Additional Resources:

May I Have Some Juice Please?
https://5210.psu.edu/wp-content/uploads/2017/08/b2_9mayihavesomejuice7-11-17.pdf

Smart Snack Tips for Healthy Children

The keys to smart snacking for healthy children include storing snacks where your family can see them; making snacks easy to grab and go; and great taste!
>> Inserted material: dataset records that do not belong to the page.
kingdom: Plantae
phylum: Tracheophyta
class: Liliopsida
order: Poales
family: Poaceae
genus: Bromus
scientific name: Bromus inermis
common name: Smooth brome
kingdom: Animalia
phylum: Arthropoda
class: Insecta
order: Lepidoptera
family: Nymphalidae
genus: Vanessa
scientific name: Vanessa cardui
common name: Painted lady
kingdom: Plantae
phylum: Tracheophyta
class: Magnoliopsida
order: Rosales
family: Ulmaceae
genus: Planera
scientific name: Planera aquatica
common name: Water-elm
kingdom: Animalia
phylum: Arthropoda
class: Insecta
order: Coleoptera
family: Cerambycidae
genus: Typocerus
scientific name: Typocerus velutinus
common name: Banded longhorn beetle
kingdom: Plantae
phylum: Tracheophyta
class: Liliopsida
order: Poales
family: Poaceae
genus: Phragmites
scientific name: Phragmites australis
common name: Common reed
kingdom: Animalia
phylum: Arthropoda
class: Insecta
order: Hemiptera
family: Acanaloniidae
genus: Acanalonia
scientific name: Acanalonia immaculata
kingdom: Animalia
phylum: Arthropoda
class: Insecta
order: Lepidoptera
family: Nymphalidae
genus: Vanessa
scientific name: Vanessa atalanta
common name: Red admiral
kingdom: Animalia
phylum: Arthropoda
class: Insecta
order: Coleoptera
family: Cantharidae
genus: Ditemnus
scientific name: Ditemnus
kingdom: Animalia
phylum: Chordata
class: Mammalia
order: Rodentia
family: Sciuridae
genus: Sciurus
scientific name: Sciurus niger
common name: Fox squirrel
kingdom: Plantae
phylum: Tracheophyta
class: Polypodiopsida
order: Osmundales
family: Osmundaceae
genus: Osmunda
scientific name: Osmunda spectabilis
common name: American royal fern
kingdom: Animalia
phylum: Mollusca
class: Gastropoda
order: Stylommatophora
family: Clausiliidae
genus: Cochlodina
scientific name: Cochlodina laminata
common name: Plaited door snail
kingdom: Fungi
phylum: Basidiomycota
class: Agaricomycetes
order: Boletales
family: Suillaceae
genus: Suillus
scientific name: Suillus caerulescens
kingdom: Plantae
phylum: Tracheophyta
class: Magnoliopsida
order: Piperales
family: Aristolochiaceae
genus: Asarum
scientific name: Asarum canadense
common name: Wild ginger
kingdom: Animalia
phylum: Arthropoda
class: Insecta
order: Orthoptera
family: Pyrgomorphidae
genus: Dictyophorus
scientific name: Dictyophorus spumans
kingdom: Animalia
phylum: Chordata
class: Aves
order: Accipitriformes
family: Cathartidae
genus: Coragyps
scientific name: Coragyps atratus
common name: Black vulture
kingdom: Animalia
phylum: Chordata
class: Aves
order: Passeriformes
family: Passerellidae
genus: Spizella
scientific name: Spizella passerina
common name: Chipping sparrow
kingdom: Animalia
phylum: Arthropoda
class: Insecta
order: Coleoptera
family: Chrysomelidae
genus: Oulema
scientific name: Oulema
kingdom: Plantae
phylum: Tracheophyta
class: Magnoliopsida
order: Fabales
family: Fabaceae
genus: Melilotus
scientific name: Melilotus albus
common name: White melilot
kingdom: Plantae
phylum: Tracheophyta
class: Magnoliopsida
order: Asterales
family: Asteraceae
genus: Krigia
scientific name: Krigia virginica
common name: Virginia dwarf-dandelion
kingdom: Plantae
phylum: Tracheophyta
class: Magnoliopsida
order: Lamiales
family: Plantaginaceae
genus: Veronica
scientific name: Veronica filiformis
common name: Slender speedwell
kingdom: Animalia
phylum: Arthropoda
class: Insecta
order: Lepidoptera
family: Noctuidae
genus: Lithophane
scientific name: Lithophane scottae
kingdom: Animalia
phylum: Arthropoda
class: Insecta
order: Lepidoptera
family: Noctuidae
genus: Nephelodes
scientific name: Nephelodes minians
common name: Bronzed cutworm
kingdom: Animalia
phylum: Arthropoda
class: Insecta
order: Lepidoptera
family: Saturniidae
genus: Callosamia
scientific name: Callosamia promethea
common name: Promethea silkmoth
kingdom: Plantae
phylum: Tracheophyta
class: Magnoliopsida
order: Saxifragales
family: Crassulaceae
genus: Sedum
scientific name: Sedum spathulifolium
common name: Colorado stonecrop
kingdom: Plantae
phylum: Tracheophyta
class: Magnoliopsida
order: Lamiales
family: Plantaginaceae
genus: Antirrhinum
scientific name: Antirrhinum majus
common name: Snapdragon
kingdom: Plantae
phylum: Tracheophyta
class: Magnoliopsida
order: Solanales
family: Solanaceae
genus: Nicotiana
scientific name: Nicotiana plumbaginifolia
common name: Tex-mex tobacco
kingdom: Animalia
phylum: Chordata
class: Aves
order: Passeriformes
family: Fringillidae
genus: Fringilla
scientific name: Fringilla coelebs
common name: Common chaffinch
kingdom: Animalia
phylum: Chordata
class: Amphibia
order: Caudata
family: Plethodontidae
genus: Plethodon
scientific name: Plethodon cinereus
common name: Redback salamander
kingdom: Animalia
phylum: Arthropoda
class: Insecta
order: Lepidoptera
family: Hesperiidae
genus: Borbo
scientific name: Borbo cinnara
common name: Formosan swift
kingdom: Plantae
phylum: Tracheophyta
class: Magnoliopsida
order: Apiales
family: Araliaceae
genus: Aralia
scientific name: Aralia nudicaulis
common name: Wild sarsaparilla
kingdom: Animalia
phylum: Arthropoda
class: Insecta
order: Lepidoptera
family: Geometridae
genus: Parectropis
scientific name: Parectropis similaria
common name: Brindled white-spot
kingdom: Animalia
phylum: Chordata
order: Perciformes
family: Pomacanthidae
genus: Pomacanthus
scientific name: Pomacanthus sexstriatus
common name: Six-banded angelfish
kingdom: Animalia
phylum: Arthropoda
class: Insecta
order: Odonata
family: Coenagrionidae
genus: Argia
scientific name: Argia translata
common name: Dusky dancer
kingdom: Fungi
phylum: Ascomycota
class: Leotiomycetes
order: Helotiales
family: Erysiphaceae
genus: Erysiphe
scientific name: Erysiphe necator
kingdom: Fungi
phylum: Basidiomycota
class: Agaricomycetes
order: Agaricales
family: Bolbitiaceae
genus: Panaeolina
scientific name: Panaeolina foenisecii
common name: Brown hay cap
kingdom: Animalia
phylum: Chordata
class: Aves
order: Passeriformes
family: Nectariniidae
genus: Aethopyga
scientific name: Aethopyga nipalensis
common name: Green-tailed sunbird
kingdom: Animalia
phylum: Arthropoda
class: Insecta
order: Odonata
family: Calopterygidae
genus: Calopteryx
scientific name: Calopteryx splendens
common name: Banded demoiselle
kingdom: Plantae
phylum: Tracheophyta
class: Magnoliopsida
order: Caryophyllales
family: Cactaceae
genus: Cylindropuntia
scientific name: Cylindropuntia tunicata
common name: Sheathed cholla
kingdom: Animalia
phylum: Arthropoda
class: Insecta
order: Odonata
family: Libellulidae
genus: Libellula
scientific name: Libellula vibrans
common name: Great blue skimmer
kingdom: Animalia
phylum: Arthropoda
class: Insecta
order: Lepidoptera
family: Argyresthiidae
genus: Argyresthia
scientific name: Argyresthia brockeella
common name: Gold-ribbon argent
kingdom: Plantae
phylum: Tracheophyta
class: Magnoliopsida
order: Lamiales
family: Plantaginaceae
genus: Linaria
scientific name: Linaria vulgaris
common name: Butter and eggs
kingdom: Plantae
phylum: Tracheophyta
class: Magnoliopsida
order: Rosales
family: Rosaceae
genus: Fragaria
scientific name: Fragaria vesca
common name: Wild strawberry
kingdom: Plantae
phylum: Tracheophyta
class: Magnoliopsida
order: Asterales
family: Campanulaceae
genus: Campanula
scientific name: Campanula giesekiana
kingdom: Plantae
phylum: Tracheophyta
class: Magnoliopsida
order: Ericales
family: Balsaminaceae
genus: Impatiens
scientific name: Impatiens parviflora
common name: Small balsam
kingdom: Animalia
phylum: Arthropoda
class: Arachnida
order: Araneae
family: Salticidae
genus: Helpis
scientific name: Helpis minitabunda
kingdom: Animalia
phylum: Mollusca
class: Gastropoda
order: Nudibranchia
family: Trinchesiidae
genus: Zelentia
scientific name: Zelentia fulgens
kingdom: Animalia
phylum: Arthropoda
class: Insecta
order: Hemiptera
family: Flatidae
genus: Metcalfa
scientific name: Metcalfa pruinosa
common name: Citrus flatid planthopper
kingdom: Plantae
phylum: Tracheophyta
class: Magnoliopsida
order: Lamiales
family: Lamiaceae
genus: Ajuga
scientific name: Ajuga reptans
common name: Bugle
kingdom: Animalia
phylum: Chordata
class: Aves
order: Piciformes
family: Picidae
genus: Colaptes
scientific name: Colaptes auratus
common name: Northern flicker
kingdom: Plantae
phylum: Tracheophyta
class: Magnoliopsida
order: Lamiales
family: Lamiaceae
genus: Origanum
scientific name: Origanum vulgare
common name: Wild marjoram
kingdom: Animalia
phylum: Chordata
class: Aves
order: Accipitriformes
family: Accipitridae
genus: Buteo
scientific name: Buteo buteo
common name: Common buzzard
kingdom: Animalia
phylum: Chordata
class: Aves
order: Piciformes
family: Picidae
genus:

Follow these tips for healthy snacks:

  • Offer a variety of healthy foods, including fresh fruits and vegetables, at planned times throughout the day. Let children choose whether and how much they eat.
  • Wash and cut up fruits and veggies so they are ready to eat. Have your child help you place fruits and veggies into containers or bags, so they are easy to see!
  • Buy food in single-serve containers for grab-and-go eating, such as juice boxes, raisins, fruit cups, and baby carrots.
  • Walk your children through the kitchen and show them where you keep healthy snack foods. Put healthy snack foods where children can reach them, such as the lower shelves in your refrigerator, pantry, or cabinets. Keep fresh fruit, such as bananas and apples, on the counter where children can see them.
  • Ask your child what snack foods from each food group he or she would like to eat, and purchase those foods so they are available. Children are more likely to eat foods that they are able to choose.
  • Use clear containers and plastic bags or containers covered with plastic wrap, so your family can see what snack foods are inside.